■ Tasks to perform:
(a) Decide whether each statement agrees with the study description on radiation, genes and cancer: (i) non-melanoma skin cancers must be reported to cancer registries; (ii) the genetic studies questionnaire goes to a sample of 10,000 cohort members; (iii) data on these factors will be collected every year of the 3-year period. Answer each with yes or no, followed by the deciding words from the description in quotation marks.
(b) Write the next part of the study description on radiation, genes and cancer, starting after its final sentence.

■ Text shown:
# # #

Ultraviolet radiation exposure plays the most important role in melanoma and non-melanoma skin cancer occurrence, but many aspects of the complex UV-skin cancer relationship are not fully understood. Ionizing radiation has been associated primarily with basal cell carcinoma and with melanoma in a few studies. The systematic ascertainment of non-melanoma skin cancer is difficult because these cancers are not reportable to cancer registries. Several thousand cases of non-melanoma skin cancer (6,000 basal cell and 1,200 squamous cell) and 1,200 cases of melanoma were identified by our second or third surveys, which will provide a unique opportunity to study genetic susceptibility to radiation (gene-radiation interaction), as well as the interaction between ultraviolet and ionizing radiation in skin cancer occurrence. Among the candidate genes to be studied are the series of DNA repair genes in relation to ultraviolet and ionizing radiation exposures, and genes involved in the Patched (PTCH) and related pathways. The interaction between radiation and PTCH is of special interest as this gene has been associated with basal cell carcinoma (and medulloblastoma) in patients with germ-line mutations (called “Gorlin” syndrome), who are extremely prone to radiogenic cancer.
Impact on Small businesses or Other Small Entities
No small businesses will be involved in this study
Consequences of Collecting the Information Less Frequently
The genetic studies questionnaire will collect detailed information on family history of breast and ovarian cancers in first-degree relatives, reproductive and gynecologic histories in women, personal medical radiation exposure, and chemotherapy from a sample of 10,000 (out of ~100,000) cohort members who are known to be alive and having completed at least one of three prior surveys (OMB No. 0925-0405, expiration 9/30/1999; reinstated in 2003, expiration 2/28/2007). Data on these factors will be collected only one time during the 3-year period and are essential to control for possible confounding in the relationships between genetic make-up, radiation, and cancer. The consequence of not collecting these data is that NCI will not be able to appropriately assess cancer risks associated with genotypic, phenotypic, or other biologically measurable factors and to determine if genetic variation modifies radiation-related cancer risks.
Special Circumstances Relating to the Guidelines of 5 CFR 1320.5
There are no special circumstances that require collection to be conducted in a manner inconsistent with Guidelines in 5 CFR 1320.5.

# # #

■ Input data:
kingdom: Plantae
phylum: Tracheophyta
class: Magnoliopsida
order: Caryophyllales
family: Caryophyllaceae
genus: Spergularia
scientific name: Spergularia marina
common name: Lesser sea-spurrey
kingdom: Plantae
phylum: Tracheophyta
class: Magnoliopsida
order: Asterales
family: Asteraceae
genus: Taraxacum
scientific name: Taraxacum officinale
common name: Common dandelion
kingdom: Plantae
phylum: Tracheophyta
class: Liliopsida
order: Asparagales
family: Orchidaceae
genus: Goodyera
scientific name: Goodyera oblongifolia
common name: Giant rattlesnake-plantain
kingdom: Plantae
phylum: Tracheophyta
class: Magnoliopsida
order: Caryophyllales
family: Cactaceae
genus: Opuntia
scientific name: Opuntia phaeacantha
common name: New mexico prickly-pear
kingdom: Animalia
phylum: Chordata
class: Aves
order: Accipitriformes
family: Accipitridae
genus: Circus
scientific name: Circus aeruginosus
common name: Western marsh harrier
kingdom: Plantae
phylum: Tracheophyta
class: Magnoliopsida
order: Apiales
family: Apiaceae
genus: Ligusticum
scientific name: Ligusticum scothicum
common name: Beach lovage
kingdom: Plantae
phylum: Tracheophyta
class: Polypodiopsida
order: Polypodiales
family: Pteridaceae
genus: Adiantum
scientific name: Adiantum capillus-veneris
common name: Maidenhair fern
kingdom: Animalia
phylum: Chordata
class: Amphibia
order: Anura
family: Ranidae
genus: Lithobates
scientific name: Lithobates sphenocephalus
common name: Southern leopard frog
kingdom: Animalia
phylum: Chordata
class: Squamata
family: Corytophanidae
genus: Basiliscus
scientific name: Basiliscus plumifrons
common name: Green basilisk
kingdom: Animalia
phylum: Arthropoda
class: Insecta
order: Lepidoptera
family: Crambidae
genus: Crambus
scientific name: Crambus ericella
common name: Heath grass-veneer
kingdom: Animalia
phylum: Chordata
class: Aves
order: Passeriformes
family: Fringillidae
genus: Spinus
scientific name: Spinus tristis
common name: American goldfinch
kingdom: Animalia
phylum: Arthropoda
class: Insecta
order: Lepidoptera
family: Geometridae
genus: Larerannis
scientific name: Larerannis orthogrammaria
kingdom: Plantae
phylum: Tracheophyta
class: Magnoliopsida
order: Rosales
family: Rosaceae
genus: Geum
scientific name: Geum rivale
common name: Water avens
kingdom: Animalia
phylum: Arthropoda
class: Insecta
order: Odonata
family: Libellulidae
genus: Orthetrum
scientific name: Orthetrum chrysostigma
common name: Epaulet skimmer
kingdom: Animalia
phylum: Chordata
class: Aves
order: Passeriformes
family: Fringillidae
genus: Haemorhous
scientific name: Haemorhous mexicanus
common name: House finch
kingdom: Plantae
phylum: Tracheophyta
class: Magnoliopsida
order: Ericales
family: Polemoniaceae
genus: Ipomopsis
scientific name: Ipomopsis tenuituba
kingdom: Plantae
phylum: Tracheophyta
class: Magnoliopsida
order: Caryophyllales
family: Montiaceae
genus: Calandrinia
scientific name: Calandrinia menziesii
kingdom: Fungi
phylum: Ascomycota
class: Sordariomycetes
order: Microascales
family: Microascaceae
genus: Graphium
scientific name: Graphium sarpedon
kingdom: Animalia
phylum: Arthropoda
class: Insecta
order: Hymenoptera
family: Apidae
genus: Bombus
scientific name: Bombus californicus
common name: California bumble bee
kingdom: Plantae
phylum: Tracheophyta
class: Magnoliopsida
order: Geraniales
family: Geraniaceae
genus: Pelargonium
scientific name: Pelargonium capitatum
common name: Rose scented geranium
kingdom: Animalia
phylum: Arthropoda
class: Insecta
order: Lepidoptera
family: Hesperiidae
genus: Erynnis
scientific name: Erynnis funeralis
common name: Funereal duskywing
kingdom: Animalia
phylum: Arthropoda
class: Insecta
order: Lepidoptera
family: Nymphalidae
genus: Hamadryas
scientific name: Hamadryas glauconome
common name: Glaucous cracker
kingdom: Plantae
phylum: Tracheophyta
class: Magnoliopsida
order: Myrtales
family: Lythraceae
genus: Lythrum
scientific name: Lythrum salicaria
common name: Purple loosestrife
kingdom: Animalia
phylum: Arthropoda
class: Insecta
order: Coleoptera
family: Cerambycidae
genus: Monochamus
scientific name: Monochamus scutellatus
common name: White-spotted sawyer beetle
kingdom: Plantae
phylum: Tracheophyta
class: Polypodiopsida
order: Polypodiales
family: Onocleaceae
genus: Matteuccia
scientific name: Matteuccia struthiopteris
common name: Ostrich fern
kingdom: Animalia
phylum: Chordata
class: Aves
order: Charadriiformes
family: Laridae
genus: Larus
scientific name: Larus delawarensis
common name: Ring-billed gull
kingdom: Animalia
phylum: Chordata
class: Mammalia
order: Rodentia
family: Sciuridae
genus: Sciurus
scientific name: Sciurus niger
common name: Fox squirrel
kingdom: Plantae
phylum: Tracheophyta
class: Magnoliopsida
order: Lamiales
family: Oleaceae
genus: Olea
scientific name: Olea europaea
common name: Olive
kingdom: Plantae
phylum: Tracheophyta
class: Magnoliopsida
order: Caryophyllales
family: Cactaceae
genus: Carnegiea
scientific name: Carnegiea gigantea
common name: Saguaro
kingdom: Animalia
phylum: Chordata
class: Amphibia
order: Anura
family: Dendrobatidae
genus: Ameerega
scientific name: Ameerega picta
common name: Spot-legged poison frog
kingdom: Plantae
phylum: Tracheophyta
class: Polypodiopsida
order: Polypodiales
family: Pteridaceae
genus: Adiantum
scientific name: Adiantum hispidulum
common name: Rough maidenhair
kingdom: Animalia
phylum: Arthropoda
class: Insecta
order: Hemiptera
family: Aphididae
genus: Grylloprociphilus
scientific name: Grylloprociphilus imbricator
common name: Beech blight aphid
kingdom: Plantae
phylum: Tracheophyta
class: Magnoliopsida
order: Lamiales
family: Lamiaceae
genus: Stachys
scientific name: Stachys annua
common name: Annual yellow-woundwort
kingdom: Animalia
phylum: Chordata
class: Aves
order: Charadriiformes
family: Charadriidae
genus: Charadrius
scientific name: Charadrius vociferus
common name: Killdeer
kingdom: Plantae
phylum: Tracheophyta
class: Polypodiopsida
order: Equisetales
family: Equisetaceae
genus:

# # #

■ Answers by item number:
(a)
(i) No: "these cancers are not reportable to cancer registries"
(ii) Yes: "from a sample of 10,000 (out of ~100,000) cohort members"
(iii) No: "Data on these factors will be collected only one time during the 3-year period"

(b)
Comments in Response to the Federal Register Notice and Efforts to Consult Outside Agency
In compliance with 5 CFR 1320.8(d), a notice of proposed data collection was published in the Federal Register on December 29, 2006 (Volume 71, Number 250, page 78445-78446) (Attachment 5). Comments were solicited on the proposed information collection. No public comments were received.
Financial support for this study is derived from the Radiation Epidemiology Branch, Division of Cancer Epidemiology and Genetics, National Cancer Institute. This study is being conducted in collaboration with researchers in the Division of Environmental Health Sciences, School of Public Health, University of Minnesota (Bruce H. Alexander, PhD, Principal Investigator; telephone 612-625-7934, email [email protected], 1998 to present). Permission was obtained from Jerry B. Reid, PhD, Executive Director of the American Registry of Radiologic Technologists (telephone 612-687-0048, email www.arrt.org, 1995 to present) to contact study subjects identified from Registry records. Both of the above-mentioned individuals provide regular on-going consultation with respect to the availability of data, clarity of instructions and reporting format, and data elements recorded.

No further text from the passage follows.